[DOCUMENT SECTION]:
....

In 1969, 14 men ventured to the British Antarctic Survey Base on Adelaide Island. It is situated on the south-west coast of the Antarctic Peninsula, around 1000 miles south of the Falkland Islands. The base is isolated from late March to mid-December every year which coincides with the departure and arrival of two survey aircraft.

... The 14 men arrived by sea and air at various times between December 1968 and March 1969, relieving a previous group of men. The Base members were all between the ages of 21 and 35 and in good health.

The last aircraft left on 18 March and flew north for the winter, after which the Base was completely isolated from the outside world, except for radio. In effect, these 14 men were in lockdown with their only company being each other and five husky dogs.

... The medical history of each Base member was noted throughout the period of isolation and when symptoms and signs appeared they were recorded on daily observation charts. Serum and nasal samples were taken monthly from the men.

This was the closest you will ever get to a controlled clinical trial to establish whether lockdowns work to prevent the transmission of viruses. These men were alone, for months on end, in the middle of nowhere.

Before this expedition it was commonly believed that on small Antarctic bases such as this, isolated for many months, upper respiratory infections died out in the first few weeks of isolation. Previously, the arrival of relief ships or aircraft resulted in outbreaks of respiratory diseases.

....

Limb landmark coordinates:
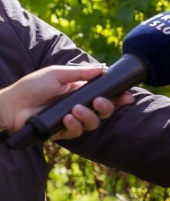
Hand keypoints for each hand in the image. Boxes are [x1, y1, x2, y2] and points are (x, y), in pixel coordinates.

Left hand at [0, 64, 132, 141]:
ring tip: (75, 111)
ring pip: (93, 123)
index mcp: (79, 91)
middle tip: (98, 102)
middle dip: (106, 107)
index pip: (104, 95)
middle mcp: (79, 106)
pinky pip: (77, 132)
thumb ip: (81, 72)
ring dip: (88, 117)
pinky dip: (74, 126)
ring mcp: (71, 120)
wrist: (11, 105)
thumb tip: (103, 68)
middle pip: (104, 111)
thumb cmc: (31, 87)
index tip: (127, 96)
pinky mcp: (62, 132)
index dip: (118, 97)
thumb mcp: (56, 73)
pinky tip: (66, 119)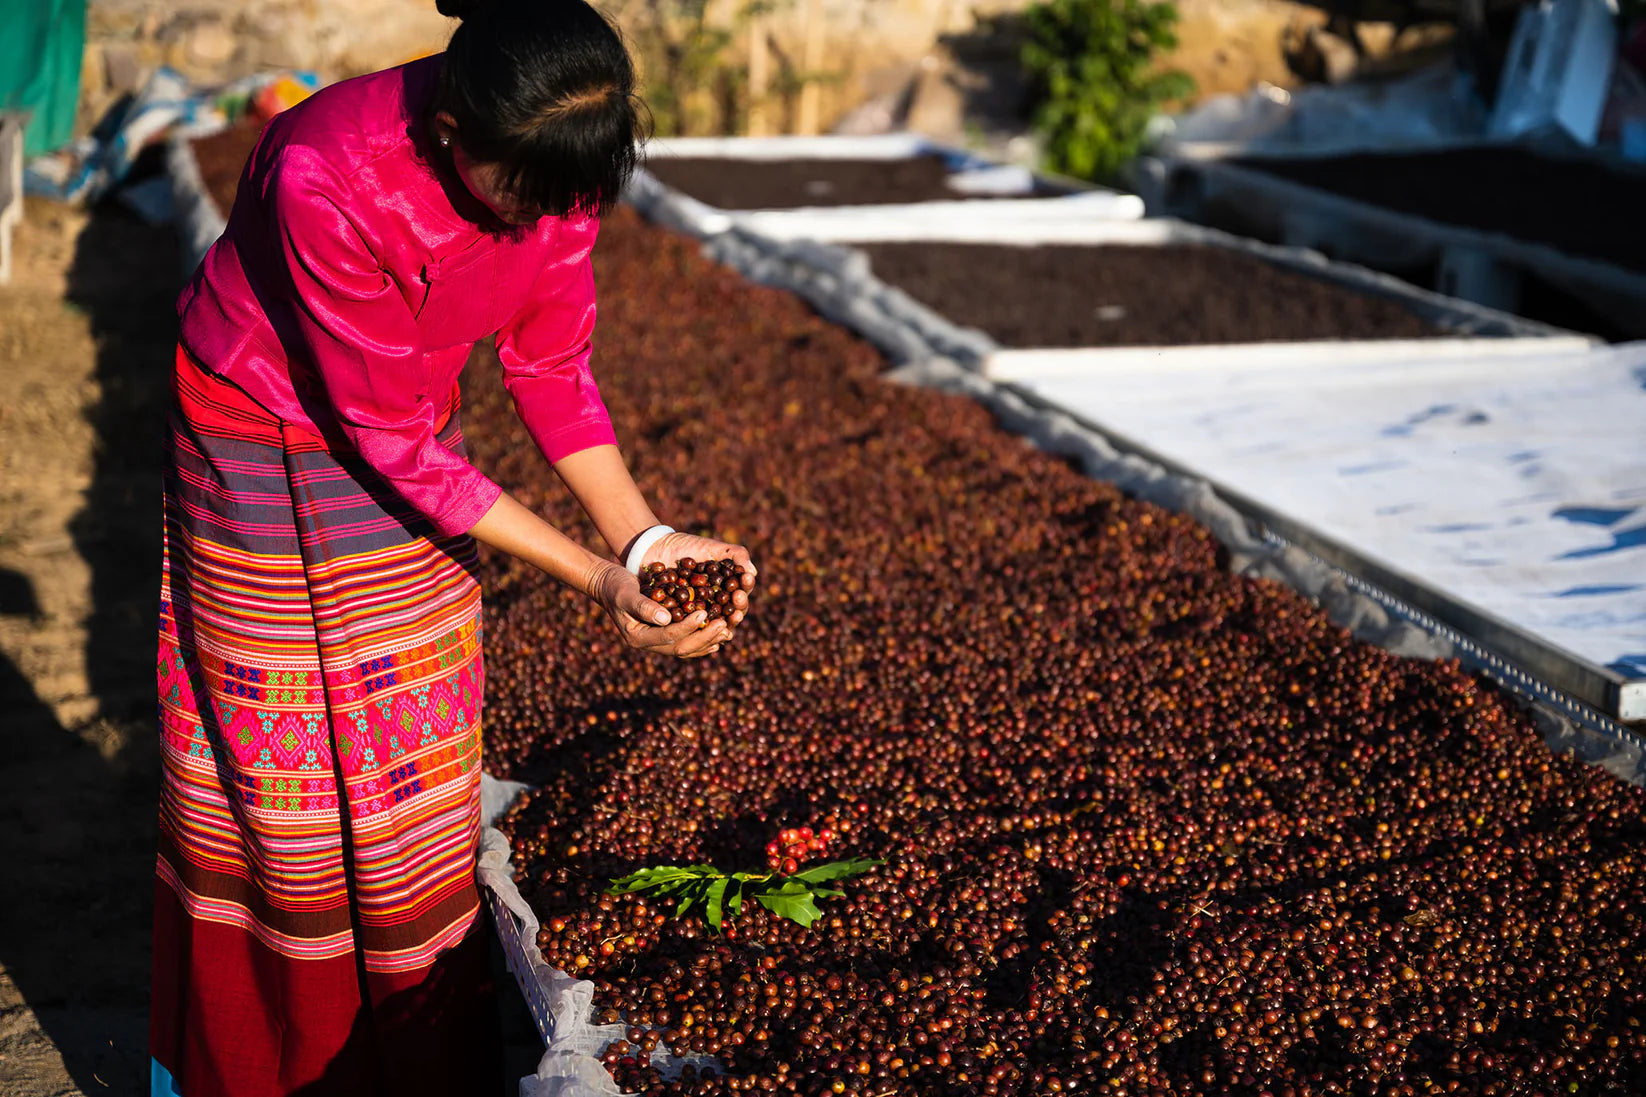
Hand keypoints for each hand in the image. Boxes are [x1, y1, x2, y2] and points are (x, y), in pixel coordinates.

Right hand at [588, 560, 729, 657]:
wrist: (610, 586)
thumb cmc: (616, 586)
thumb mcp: (626, 593)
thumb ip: (643, 606)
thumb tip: (666, 619)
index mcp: (638, 637)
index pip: (667, 636)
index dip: (687, 626)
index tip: (703, 613)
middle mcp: (649, 645)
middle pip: (681, 648)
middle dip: (704, 637)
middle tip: (724, 625)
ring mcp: (657, 643)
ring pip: (687, 649)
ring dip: (708, 642)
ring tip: (727, 631)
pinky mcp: (665, 635)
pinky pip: (687, 643)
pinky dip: (703, 641)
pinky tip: (720, 636)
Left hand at [642, 532, 757, 628]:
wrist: (657, 549)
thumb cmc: (689, 547)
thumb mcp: (714, 548)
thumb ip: (735, 555)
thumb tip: (752, 572)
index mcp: (727, 591)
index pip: (740, 594)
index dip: (745, 587)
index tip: (746, 579)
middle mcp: (716, 607)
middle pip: (732, 613)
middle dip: (738, 605)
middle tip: (738, 597)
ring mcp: (699, 615)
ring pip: (715, 624)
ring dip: (723, 621)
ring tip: (729, 614)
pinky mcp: (681, 620)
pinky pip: (690, 627)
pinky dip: (697, 628)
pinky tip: (702, 625)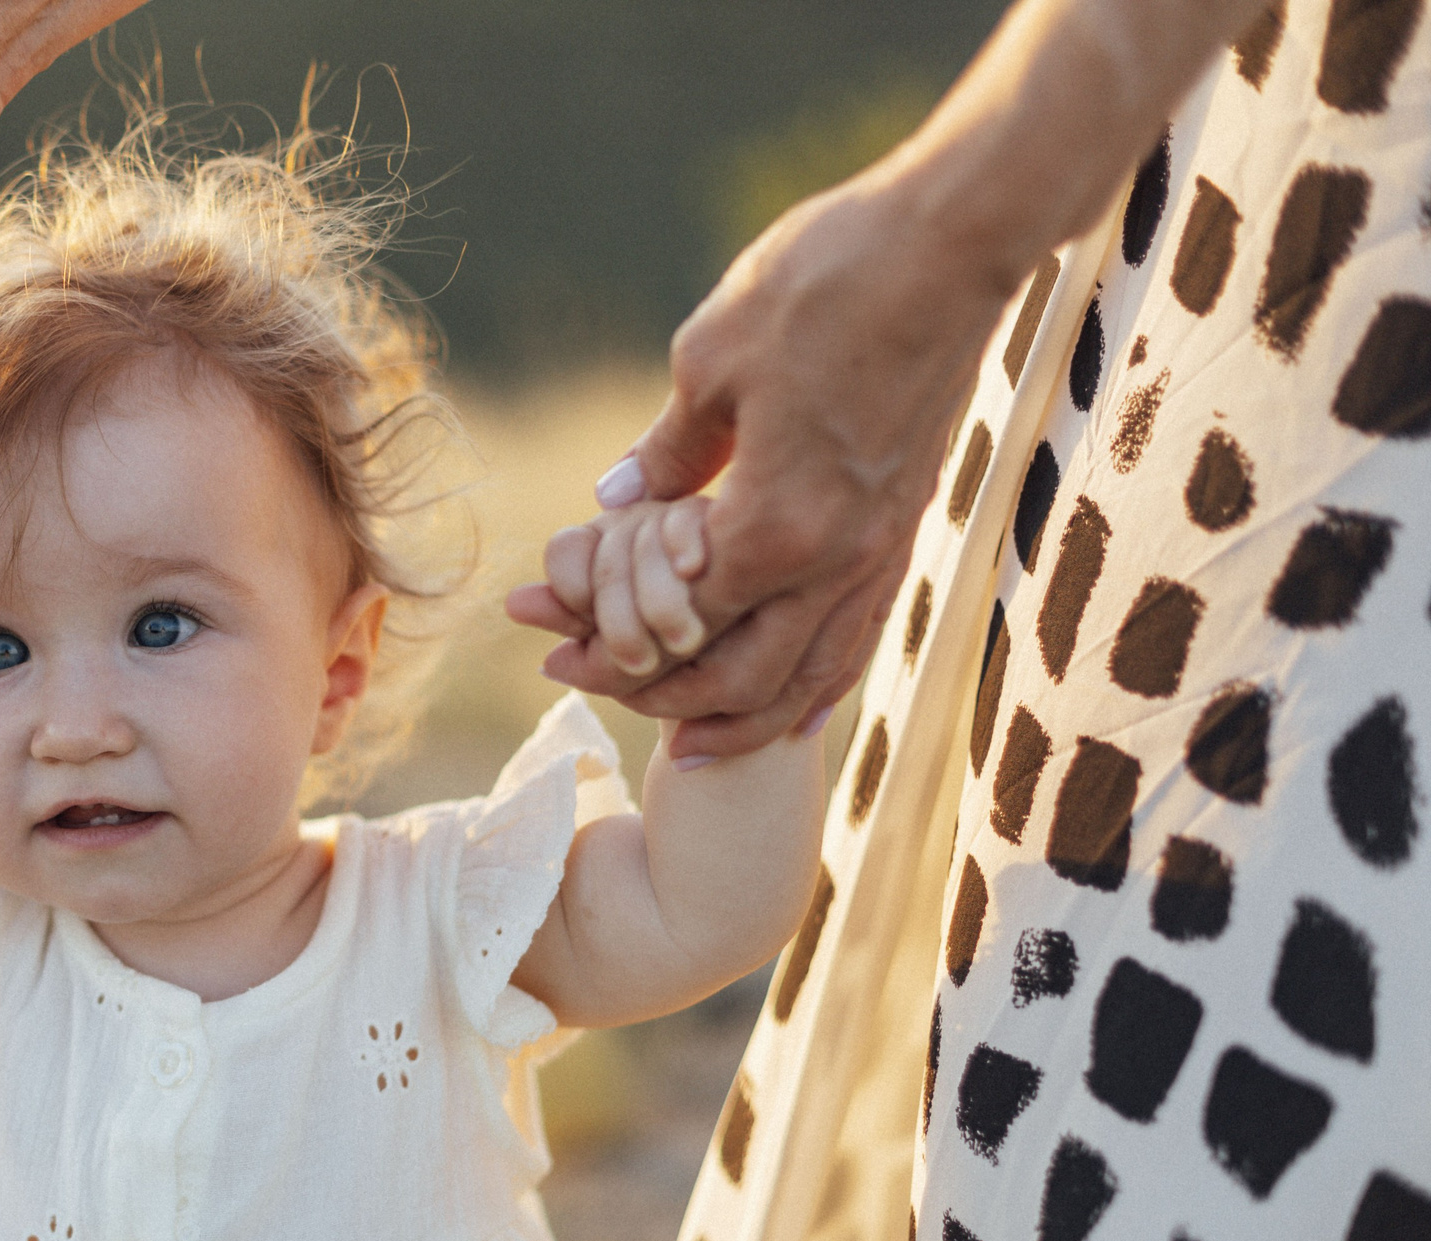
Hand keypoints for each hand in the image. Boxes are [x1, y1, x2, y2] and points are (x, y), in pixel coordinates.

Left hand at [542, 172, 1015, 757]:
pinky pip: (856, 637)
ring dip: (740, 718)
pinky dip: (815, 684)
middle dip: (654, 696)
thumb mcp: (710, 359)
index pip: (675, 625)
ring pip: (810, 678)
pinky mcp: (905, 526)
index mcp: (775, 526)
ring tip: (684, 744)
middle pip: (740, 678)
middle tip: (580, 685)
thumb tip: (615, 504)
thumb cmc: (824, 283)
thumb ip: (666, 451)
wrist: (954, 241)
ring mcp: (881, 549)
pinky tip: (794, 702)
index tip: (542, 637)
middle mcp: (836, 560)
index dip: (602, 640)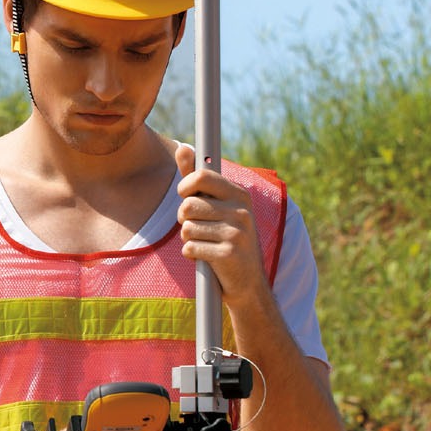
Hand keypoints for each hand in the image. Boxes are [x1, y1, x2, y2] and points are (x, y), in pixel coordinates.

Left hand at [174, 143, 268, 306]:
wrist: (248, 282)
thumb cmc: (226, 238)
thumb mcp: (216, 206)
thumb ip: (197, 179)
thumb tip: (182, 147)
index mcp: (240, 195)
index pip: (201, 177)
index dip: (185, 187)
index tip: (186, 195)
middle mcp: (242, 211)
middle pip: (187, 206)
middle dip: (183, 219)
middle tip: (197, 227)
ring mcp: (237, 233)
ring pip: (186, 228)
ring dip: (188, 238)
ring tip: (205, 242)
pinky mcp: (228, 254)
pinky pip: (190, 248)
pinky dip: (191, 254)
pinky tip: (206, 258)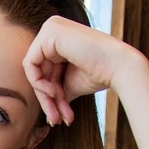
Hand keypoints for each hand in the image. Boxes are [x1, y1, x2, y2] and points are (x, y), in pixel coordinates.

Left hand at [22, 15, 143, 125]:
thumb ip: (54, 90)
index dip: (49, 95)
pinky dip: (38, 83)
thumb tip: (48, 114)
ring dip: (45, 96)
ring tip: (58, 113)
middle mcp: (52, 28)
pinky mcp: (49, 32)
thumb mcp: (69, 83)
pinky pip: (30, 63)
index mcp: (58, 37)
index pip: (43, 69)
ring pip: (33, 70)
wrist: (119, 67)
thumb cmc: (99, 74)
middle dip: (47, 99)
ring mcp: (50, 27)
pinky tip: (53, 93)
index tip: (59, 115)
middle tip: (56, 120)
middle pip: (38, 71)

....

[EXERCISE BRIEF]: Write out the passage of the Antarctic base account from "The last aircraft" up to and including "middle of nowhere.". The entries have no connection to the account of the Antarctic base.

[RESPONSE AREA]:
The last aircraft left on 18 March and flew north for the winter, after which the Base was completely isolated from the outside world, except for radio. In effect, these 14 men were in lockdown with their only company being each other and five husky dogs.

... The medical history of each Base member was noted throughout the period of isolation and when symptoms and signs appeared they were recorded on daily observation charts. Serum and nasal samples were taken monthly from the men.

This was the closest you will ever get to a controlled clinical trial to establish whether lockdowns work to prevent the transmission of viruses. These men were alone, for months on end, in the middle of nowhere.